If you are using a JSON protocol, you had *BETTER* know what the data are.

> As a core library I don't think that's
> a point of view that should be promoted.

I do not think that a core library should be forcing copying-and-conversion
when the client IS in a position to say what it is expecting.

I note, for example, that the Go library for JSON has as one of its
modes of operation "decode a JSON term into this Go object right here".

>> The *right* answer of course is to use frames (Joe Armstrong's
>> "proper structs"), so it *should* be <{}>.
>> 
> 
> I admit that I haven't worked with Erlang full time. I've probably
> been using it in a hobby capacity for about three years now. Perhaps
> I'm missing something huge but I can't even attempt to say what a
> "frame" or "proper struct" or "<{}>" means. If its the proposed syntax
> for 'Python dicts' (no better reference point) then cool.

Frames/structs have roots older than Python (the appropriate reference
might well be Ait-Kaci's LIFE and psi-terms).  But yes, except immutable
like all Erlang data.  I was taking the opportunity to plug this once
again: it really is time those were in the language.
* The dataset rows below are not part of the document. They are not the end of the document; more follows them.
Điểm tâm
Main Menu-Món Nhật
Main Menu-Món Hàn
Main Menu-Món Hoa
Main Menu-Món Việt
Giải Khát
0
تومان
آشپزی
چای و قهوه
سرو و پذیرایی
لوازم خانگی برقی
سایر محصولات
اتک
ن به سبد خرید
> Bottom line is that as someone not super familiar with Erlang, I tend
> to think that V =:= term_to_binary(binary_to_term(V)) would evaluate
> to true.

Why would you think that?  It has never been so.

1> V = <<>>.
<<>>
2> V =:= term_to_binary(binary_to_term(V)).
** exception error: bad argument
     in function  binary_to_term/1
        called as binary_to_term(<<>>)
3> 

>  I'm sure there are cases that can be constructed that violate
> that, but in general I expect things going through the external term
> format to come back identical.

That's a DIFFERENT expression:

T =:= binary_to_term(term_to_binary(T)).

> That could surely be a misinterpretation, but in my experience the
> "to_term" connotation denotes something more than an "encoding".

What experience are you talking about here?
The only "to_term" function I can find in stdlib or kernel is
binary_to_term/1, which is not total, and is nothing other than
a decoding.
> 
> An alternative way to put it would be that not everyone knows the
> Prolog history. I see what term_to_binary does, and I wouldn't blame
> people for being misguided by a "term_to_json".
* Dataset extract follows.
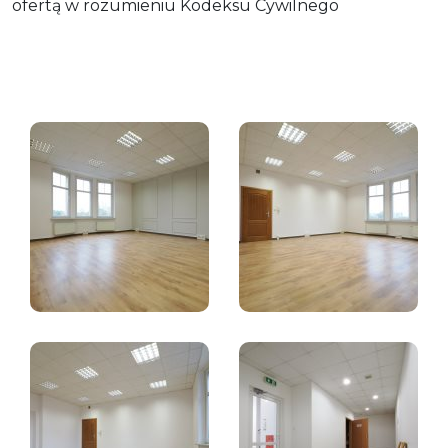
ofertą w rozumieniu Kodeksu Cywilnego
term_to_binary/1 is total, and is nothing more than an encoding.

atom_to_binary/2 is not in principle total, and is nothing more than
an encoding.

atom_to_list/1 is total, and is nothing more than encoding.

binary_to_atom/2 is not total, and is nothing more than a decoding.
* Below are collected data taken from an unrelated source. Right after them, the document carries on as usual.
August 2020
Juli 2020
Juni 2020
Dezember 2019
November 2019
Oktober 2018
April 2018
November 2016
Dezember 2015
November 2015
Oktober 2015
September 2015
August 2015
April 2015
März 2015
binary_to_list/1 is total.
list_to_binary/1 is not.

binary_to_term/2 is not total.

float_to_list/1 is total (on floats), but
list_to_float/1 is not.

integer_to_list/[1,2] are total (on integers), but
list_to_integer/[1,2] are not.

erlang:ref_to_list/1 doesn't have a documented
erlang:list_to_ref/1, and trying it, there doesn't
seem to be an undocumented one either. 

and so it goes.  "_to_" does not, *IN ERLANG*, connote isomorphism
or totality or anything other than some sort of partial one-way
conversion.

>>> For instance, consider pattern matching a term returned from
>>> json:decode. One of the proposals is to convert keys to atoms when
>>> they can be converted. This means your return value might have some
>>> keys as binaries and some as atoms.
>> 
>> And if you have an atom in a pattern, that key will be that atom.
> 
> Sure, but how do you write your pattern matching and guards?

In the usual way.  

> Including
> a "is_atom" guard could cause functions to fail unexpectedly if
> someone sent a unicode string. How do you explain to someone not
> familiar with the situation why a key isn't an atom in that case?

If someone isn't familiar with the situation, why do they want to
know, and would they understand the explanation if offered one?

What I am saying is that IF you write a pattern containing
explicit atoms AND you ask for keys to be converted using
list_to_explicit_atom/1 THEN you won't get any nasty surprises.
Keys that you DON'T mention might arrive as atoms or might
not, but if you knew enough about them to care, you would
mention them somewhere in your program, and there would be no
problem.

Again, if you are thinking of JSON in terms of *protocols*, this is
a good approach.  If you are thinking of JSON in terms of data for
a data base, not so.  But neither of these views should be privileged
over the other, which is why the EEP offers more than one approach.